22

413 38 42
                                    

Merhaba! 👋🏼

Keyifli okumalar dilerim. :)

Gözlerimi açtığımda Taehyung'un kolları arasındaydım. 

Sabahın çok erken saati olmasına rağmen uyanıvermiştim. Yataktan çıkmak istemiyordum. Sahilden gelen martı sesleri ninni gibi geliyordu kulağıma. Gözlerim kapanmak istiyor, beynim ve kalbim ise hemen karşımda uyuyan adamı biraz daha izlemek istiyordu.

Sadece on gün için o benimdi, ben de onun. O yüzden onu yeterince izlemeli ve hissetmeliydim. Elimi yanağına koydum ve okşamaya başladım. 

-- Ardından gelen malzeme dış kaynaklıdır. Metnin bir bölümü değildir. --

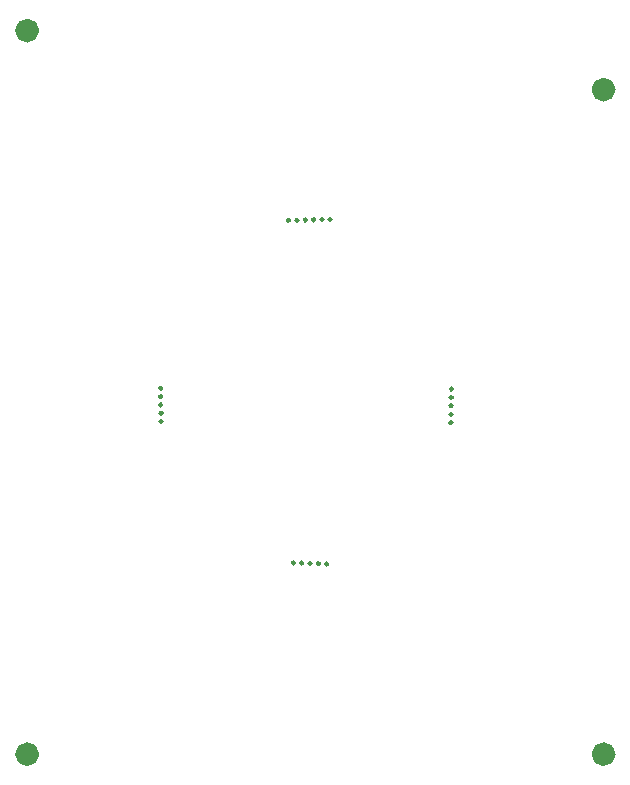
<source format=gbr>
%TF.GenerationSoftware,KiCad,Pcbnew,8.0.0*%
%TF.CreationDate,2024-03-08T11:25:02-06:00*%
%TF.ProjectId,untitled,756e7469-746c-4656-942e-6b696361645f,rev?*%
%TF.SameCoordinates,Original*%
%TF.FileFunction,Profile,NP*%
%FSLAX46Y46*%
G04 Gerber Fmt 4.6, Leading zero omitted, Abs format (unit mm)*
G04 Created by KiCad (PCBNEW 8.0.0) date 2024-03-08 11:25:02*
%MOMM*%
%LPD*%
G01*
G04 APERTURE LIST*
%TA.AperFunction,Profile*%
%ADD10C,1.025000*%
%TD*%
%TA.AperFunction,Profile*%
%ADD11C,0.225000*%
%TD*%
G04 APERTURE END LIST*
D10*
X-14434690Y-16022620D02*
G75*
G02*
X-15459690Y-16022620I-512500J0D01*
G01*
X-15459690Y-16022620D02*
G75*
G02*
X-14434690Y-16022620I512500J0D01*
G01*
X-14434690Y45240830D02*
G75*
G02*
X-15459690Y45240830I-512500J0D01*
G01*
X-15459690Y45240830D02*
G75*
G02*
X-14434690Y45240830I512500J0D01*
G01*
X34367880Y-16022620D02*
G75*
G02*
X33342880Y-16022620I-512500J0D01*
G01*
X33342880Y-16022620D02*
G75*
G02*
X34367880Y-16022620I512500J0D01*
G01*
X34367880Y40240840D02*
G75*
G02*
X33342880Y40240840I-512500J0D01*
G01*
X33342880Y40240840D02*
G75*
G02*
X34367880Y40240840I512500J0D01*
G01*
D11*
X-3490590Y12151230D02*
G75*
G02*
X-3715590Y12151230I-112500J0D01*
G01*
X-3715590Y12151230D02*
G75*
G02*
X-3490590Y12151230I112500J0D01*
G01*
X-3494730Y12850950D02*
G75*
G02*
X-3719730Y12850950I-112500J0D01*
G01*
X-3719730Y12850950D02*
G75*
G02*
X-3494730Y12850950I112500J0D01*
G01*
X-3519570Y13550670D02*
G75*
G02*
X-3744570Y13550670I-112500J0D01*
G01*
X-3744570Y13550670D02*
G75*
G02*
X-3519570Y13550670I112500J0D01*
G01*
X-3529940Y14258670D02*
G75*
G02*
X-3754940Y14258670I-112500J0D01*
G01*
X-3754940Y14258670D02*
G75*
G02*
X-3529940Y14258670I112500J0D01*
G01*
X-3517520Y14961490D02*
G75*
G02*
X-3742520Y14961490I-112500J0D01*
G01*
X-3742520Y14961490D02*
G75*
G02*
X-3517520Y14961490I112500J0D01*
G01*
X21087570Y14882800D02*
G75*
G02*
X20862570Y14882800I-112500J0D01*
G01*
X20862570Y14882800D02*
G75*
G02*
X21087570Y14882800I112500J0D01*
G01*
X21075150Y14176880D02*
G75*
G02*
X20850150Y14176880I-112500J0D01*
G01*
X20850150Y14176880D02*
G75*
G02*
X21075150Y14176880I112500J0D01*
G01*
X21052390Y13470970D02*
G75*
G02*
X20827390Y13470970I-112500J0D01*
G01*
X20827390Y13470970D02*
G75*
G02*
X21052390Y13470970I112500J0D01*
G01*
X21046160Y12755930D02*
G75*
G02*
X20821160Y12755930I-112500J0D01*
G01*
X20821160Y12755930D02*
G75*
G02*
X21046160Y12755930I112500J0D01*
G01*
X21033740Y12054130D02*
G75*
G02*
X20808740Y12054130I-112500J0D01*
G01*
X20808740Y12054130D02*
G75*
G02*
X21033740Y12054130I112500J0D01*
G01*
X7296560Y29174190D02*
G75*
G02*
X7071560Y29174190I-112500J0D01*
G01*
X7071560Y29174190D02*
G75*
G02*
X7296560Y29174190I112500J0D01*
G01*
X8013830Y29186810D02*
G75*
G02*
X7788830Y29186810I-112500J0D01*
G01*
X7788830Y29186810D02*
G75*
G02*
X8013830Y29186810I112500J0D01*
G01*
X7702860Y180520D02*
G75*
G02*
X7477860Y180520I-112500J0D01*
G01*
X7477860Y180520D02*
G75*
G02*
X7702860Y180520I112500J0D01*
G01*
X8404100Y152350D02*
G75*
G02*
X8179100Y152350I-112500J0D01*
G01*
X8179100Y152350D02*
G75*
G02*
X8404100Y152350I112500J0D01*
G01*
X9107910Y124210D02*
G75*
G02*
X8882910Y124210I-112500J0D01*
G01*
X8882910Y124210D02*
G75*
G02*
X9107910Y124210I112500J0D01*
G01*
X9821950Y108860D02*
G75*
G02*
X9596950Y108860I-112500J0D01*
G01*
X9596950Y108860D02*
G75*
G02*
X9821950Y108860I112500J0D01*
G01*
X10525760Y75590D02*
G75*
G02*
X10300760Y75590I-112500J0D01*
G01*
X10300760Y75590D02*
G75*
G02*
X10525760Y75590I112500J0D01*
G01*
X8711820Y29207660D02*
G75*
G02*
X8486820Y29207660I-112500J0D01*
G01*
X8486820Y29207660D02*
G75*
G02*
X8711820Y29207660I112500J0D01*
G01*
X9412610Y29229910D02*
G75*
G02*
X9187610Y29229910I-112500J0D01*
G01*
X9187610Y29229910D02*
G75*
G02*
X9412610Y29229910I112500J0D01*
G01*
X10121750Y29249370D02*
G75*
G02*
X9896750Y29249370I-112500J0D01*
G01*
X9896750Y29249370D02*
G75*
G02*
X10121750Y29249370I112500J0D01*
G01*
X10811410Y29271620D02*
G75*
G02*
X10586410Y29271620I-112500J0D01*
G01*
X10586410Y29271620D02*
G75*
G02*
X10811410Y29271620I112500J0D01*
G01*
M02*

</source>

Uykusu derindi, ona dokunduğumu fark etmemişti bile Taehyung. Belli belirsiz uzamış sakallarının elime batışı içimde karmaşık duyguların kabarmasına neden oluyordu. Yüzümde hissettiğim her bir nefes alış verişi ise huzurlu hissetmemi sağlıyordu.

Elimle yüzünün her bir detayının üzerinden geçmiştim; burnunun üzerindeki beninin, çıkık elmacık kemiklerinin, yuvarlak şekilli dudaklarının, sol gözünün çift göz kapağının, uzun kirpiklerinin, yüzüne düşen yumuşak saçlarının...  Beni kendine çeken her bir detayı çok güzeldi, silinmemek üzere hafızamdaki yerini almıştı. 

Sanırım uzunca bir süre ona dokunmuştum. Gözlerini açmıştı. Çatallı sesiyle "Günaydın." dedi. Kısık sesle karşılık vermiştim. Neden bu saatte uyandığımı soruyordu. "Uyanıverdim işte. Bilmiyorum." 

Başını geriye doğru atmış, zaten bedenime sarılı olan kollarını daha da sıkılaştırmıştı. Bedenimi göğsüne bastırıyordu. "O zaman biraz daha uyuyalım. Daha çok erken." 

Dudak hizamda kalan boynuna uzun bir öpücük kondurdum. Çok hoşuna gitmişti. Genizden çıkan sesiyle gülüyordu. "Bu çok güzeldi." 

Tekrar uykuya dalmıştım güven dolu hissettiğim Taehyung'un kolları arasında. Kaç saat uyumuştum bilmiyorum. Boynumda hissettiğim baskıyla gözlerimi açtım. 

"Uyan hadi uykucu, kahvaltı hazır." diyordu Taehyung, eğilmiş boynuma öpücüklerini bırakırken. Çoktan uyanmış, duşunu almıştı. Islak saçları yüzüme değiyordu. 

Ellerimden tutmuş kalkmama yardım etmişti. Yatağın kenarında oturmuş gözlerimi ovuştururken o da dizleri üzerine çökmüş beni izliyordu. "Ne? Neden gülüyorsun? Çok çirkin görünüyorum değil mi şuan?" 

Başını sağa sola sallamıştı. "Hayır çok güzelsin. Hatta birbirine girmiş dağınık saçların bile çok güzel." Burnumun üzerine minik bir öpücük bırakıp ayağa kalktı. 

Elimden tutup yataktan kalkmamı sağlamıştı. Hala sıkı sıkı tuttuğu eliyle balkona, kahvaltı masasına doğru çekiştiriyordu. 

"Bugünkü plan şu SeYoung; kahvaltıdan sonra kasabaya iniyoruz, güzel bir gün geçiriyoruz, sonra da maalesef Seul'e dönüyoruz." 

Başımı aşağı yukarı sallayarak dinliyordum onu. Bir yandan da kahvaltının tadını çıkarıyordum. 

"Kasabada küçük ama oldukça ünlü bir ramen restoranı varmış. Orada naengmyeon yeriz. Çok iyi olduğu söyleniyor." 

*

Kahvaltıdan sonra otelden çıkış yapmıştık. Bayılmıştım bu otele. İleride bir gün bir şansımız olursa yine gelmek istiyordum, Taehyung'la. İmkansız olsa da düşüncesi bile beni mutlu ediyordu. 

Küçük sahil kasabasına vardığımızda deniz kenarında kurulu olan yerel pazara girdik. Hediyelik eşyalardan kıyafetlere her şey vardı. 

Taehyung yine ilgisini çekecek bir şeyler bulmuştu. Eski tip, içinde film şeridi olan kullan-at fotoğraf makinelerinin olduğu standda gözüne kestirdiği iki fotoğraf makinesini almış ödemesini yapıyordu.